Nikki Marks is all about promoting collaboration within the local culinary community. Not only is the chef well connected in the food truck scene—operating kitchen-on-wheels Mindgrub Cafe and holding a position with the Maryland Mobile Food Vending Association—but she frequently teams up with local groups to host her own private cooking classes.
Now, Marks is taking her partnerships in the local food scene one step further—running a shared commercial kitchen at McHenry Row in Locust Point.
“It’s just the way things are going, people are helping each other out more now,” says Marks, who spoke with us on the phone from a table at famed retail-and-restaurant concept Eataly in New York City, while on vacation with her daughter. “I mean I’m sitting here at Eataly and there’s so much movement. There’s one guy slicing meats and another prepping cheese. I love the energy of people all working together. There are a lot of joint ideas that come with sharing a space.”
The aptly named Share Kitchen recently debuted inside the Banner Building in Locust Point, where Marks’ husband, Todd, runs local tech firm MindGrub. Marks was introduced to the space on an afternoon last summer, when her friend Brian Mathias happened to be parked out front serving lunch on board his food truck Bistro Lunch Box.
“I went out to the truck and said, ‘Brian, there’s space in the basement, we need our own kitchen,” Marks remembers. “And he said, ‘Done. Let’s do this.’ It all happened so fast.’”

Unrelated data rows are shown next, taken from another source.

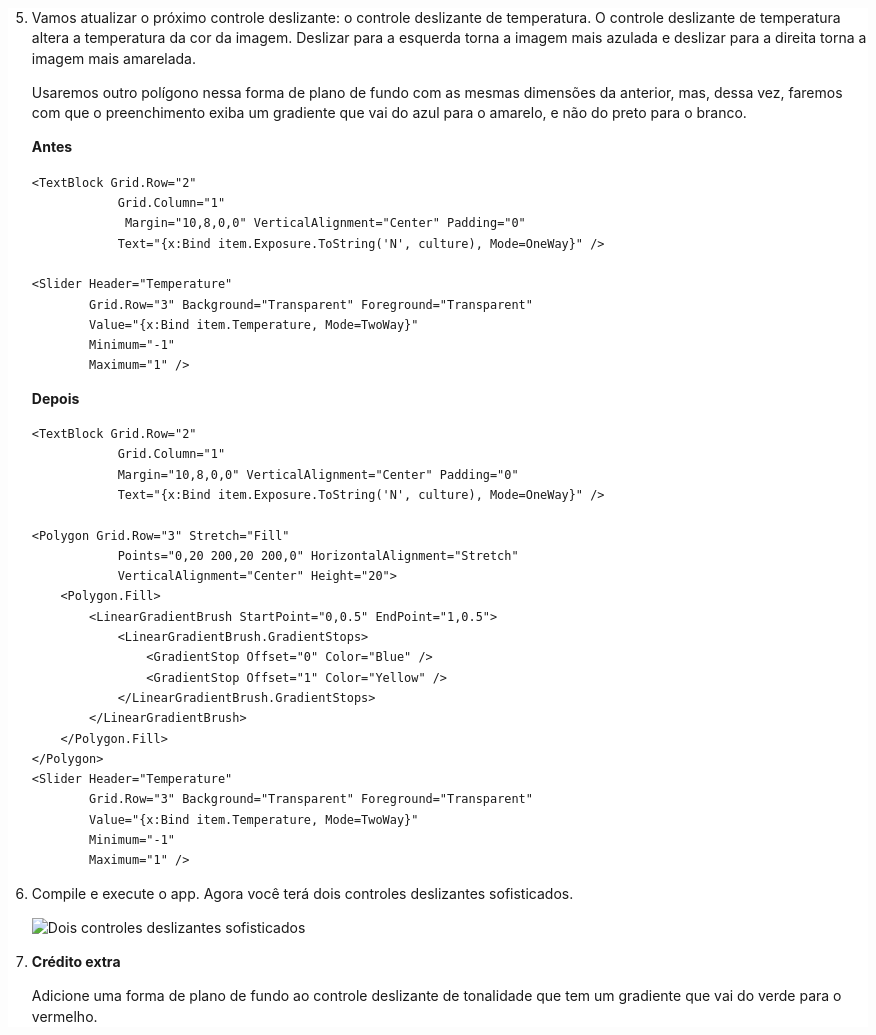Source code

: 5. Vamos atualizar o próximo controle deslizante: o controle deslizante de temperatura. O controle deslizante de temperatura altera a temperatura da cor da imagem. Deslizar para a esquerda torna a imagem mais azulada e deslizar para a direita torna a imagem mais amarelada.

    Usaremos outro polígono nessa forma de plano de fundo com as mesmas dimensões da anterior, mas, dessa vez, faremos com que o preenchimento exiba um gradiente que vai do azul para o amarelo, e não do preto para o branco. 

    **Antes**
    ```xaml
    <TextBlock Grid.Row="2"
                Grid.Column="1"
                 Margin="10,8,0,0" VerticalAlignment="Center" Padding="0"
                Text="{x:Bind item.Exposure.ToString('N', culture), Mode=OneWay}" />
                
    <Slider Header="Temperature"
            Grid.Row="3" Background="Transparent" Foreground="Transparent"
            Value="{x:Bind item.Temperature, Mode=TwoWay}"
            Minimum="-1"
            Maximum="1" />
    ```
    **Depois**
    ```xaml
    <TextBlock Grid.Row="2"
                Grid.Column="1"
                Margin="10,8,0,0" VerticalAlignment="Center" Padding="0"
                Text="{x:Bind item.Exposure.ToString('N', culture), Mode=OneWay}" />         
                
    <Polygon Grid.Row="3" Stretch="Fill"
                Points="0,20 200,20 200,0" HorizontalAlignment="Stretch"  
                VerticalAlignment="Center" Height="20">
        <Polygon.Fill>
            <LinearGradientBrush StartPoint="0,0.5" EndPoint="1,0.5">
                <LinearGradientBrush.GradientStops>
                    <GradientStop Offset="0" Color="Blue" />
                    <GradientStop Offset="1" Color="Yellow" />
                </LinearGradientBrush.GradientStops>
            </LinearGradientBrush>
        </Polygon.Fill>
    </Polygon>
    <Slider Header="Temperature"
            Grid.Row="3" Background="Transparent" Foreground="Transparent"
            Value="{x:Bind item.Temperature, Mode=TwoWay}"
            Minimum="-1"
            Maximum="1" />
    ```

6. Compile e execute o app. Agora você terá dois controles deslizantes sofisticados.

    ![Dois controles deslizantes sofisticados](../basics/images/xaml-basics/style-2sliders-done.png)

7. **Crédito extra**

    Adicione uma forma de plano de fundo ao controle deslizante de tonalidade que tem um gradiente que vai do verde para o vermelho.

Throughout the past year, Marks and Mathias have spearheaded the buildout of the 3,000-square-foot kitchen—which now features amenities for catering and food truck preparation, as well as cooking classes and private events. (Marks says that the front area, equipped with lounge furniture, a television screen, and a 12-foot farm table that she built herself, is ideal for business meetings.)
The state-of-the-art kitchen features fryers, stand-up freezers and refrigerators, prep tables, ample shelving units, a 12-foot hood, convection oven, Vulcan range, flat-top grill, and walk-in refrigerator.
Aside from being a basecamp for Mindgrub Cafe and Bistro Lunch Box, the incubator also currently houses WOLO food truck, food consulting firm Au Jus Solutions, and Rack House Bakers—the local startup that has become known for making whiskey cakes using Kevin Plank’s Sagamore Spirit Rye. Marks says that the space could potentially accommodate one more food truck, but she isn’t looking to fill it to capacity.
The space also boasts plenty of room for Marks to continue teaching cooking classes for both kids and adults. In fact, she recently hosted a weeklong summer camp with children from Garrison Forest School.
“The hospitality business is tough on a family, but mine can do it with me now,” says Marks, whose blended family officially grew to include seven children after she and Todd got married last year. “Don’t think we’re not having our Thanksgiving dinner there this year.”
Besides teaching, Marks is committed to empowering local food trucks—as her battle to overturn the city’s 300-foot rule heads to trial at the end of September.
“The food truck business is difficult enough without having to also worry about where you’re going to prep and park,” she says. “Having a space that’s approved where we can make it easy for more food truck owners, that’s the thing that my heart is most tied to.”